24 Janeiro 2017
Duas histórias esta semana, uma na Itália e a outra nos EUA, mostram oportunidades perdidas para uma verdadeira reforma contra os casos de abuso sexual clerical, e que o preconceito ideológico e a ignorância da complexidade da realidade podem ser mais prejudiciais à reforma e ao bem-estar infantil do que as figuras de espantalho que alguns escritores e organizações gostam tanto de atacar.
A reportagem é de John L. Allen Jr., publicada por Crux, 21-01-2017. A tradução é de Isaque Gomes Correa.
Duas histórias irromperam esta semana no tocante aos escândalos de abuso sexual cometido pelo clero na Igreja Católica, uma na Itália e a outra nos Estados Unidos e, de diferentes maneiras, expressam uma oportunidade perdida.
Na Itália, um livro foi lançado sob o título “Lussuria: Peccati, Scandali e Tradimenti di una Chiesa Fatta di Uomini” (Luxúria: pecados, escândalos e traições de uma Igreja feita de homens, em tradução livre), escrito pelo jornalista Emiliano Fittipaldi, um dos cinco réus no julgamento do ano passado conhecido por “Vatileaks 2.0” relativo aos documentos vazados de uma comissão papal sobre finanças.

------------------------------------------------------------

OBJETIVO:
Copie da reportagem sobre abuso sexual no clero o trecho que começa nas palavras "24 Janeiro 2017" e para logo depois de "tanto de atacar.".

DADOS GUARDADOS:
------------------------------------------------------------

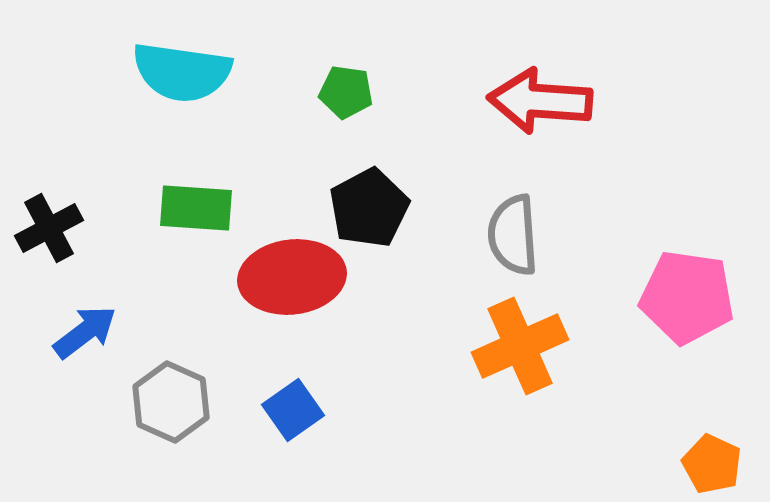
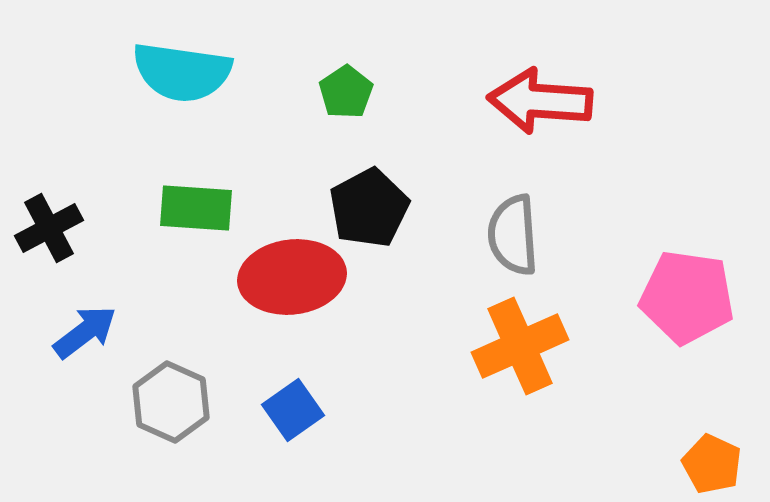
green pentagon: rotated 30 degrees clockwise
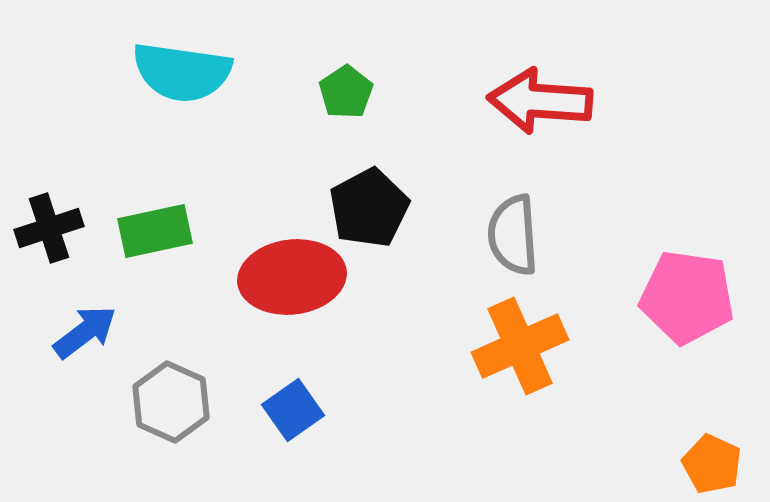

------------------------------------------------------------

RESULTADO DA TAREFA:
24 Janeiro 2017
Duas histórias esta semana, uma na Itália e a outra nos EUA, mostram oportunidades perdidas para uma verdadeira reforma contra os casos de abuso sexual clerical, e que o preconceito ideológico e a ignorância da complexidade da realidade podem ser mais prejudiciais à reforma e ao bem-estar infantil do que as figuras de espantalho que alguns escritores e organizações gostam tanto de atacar.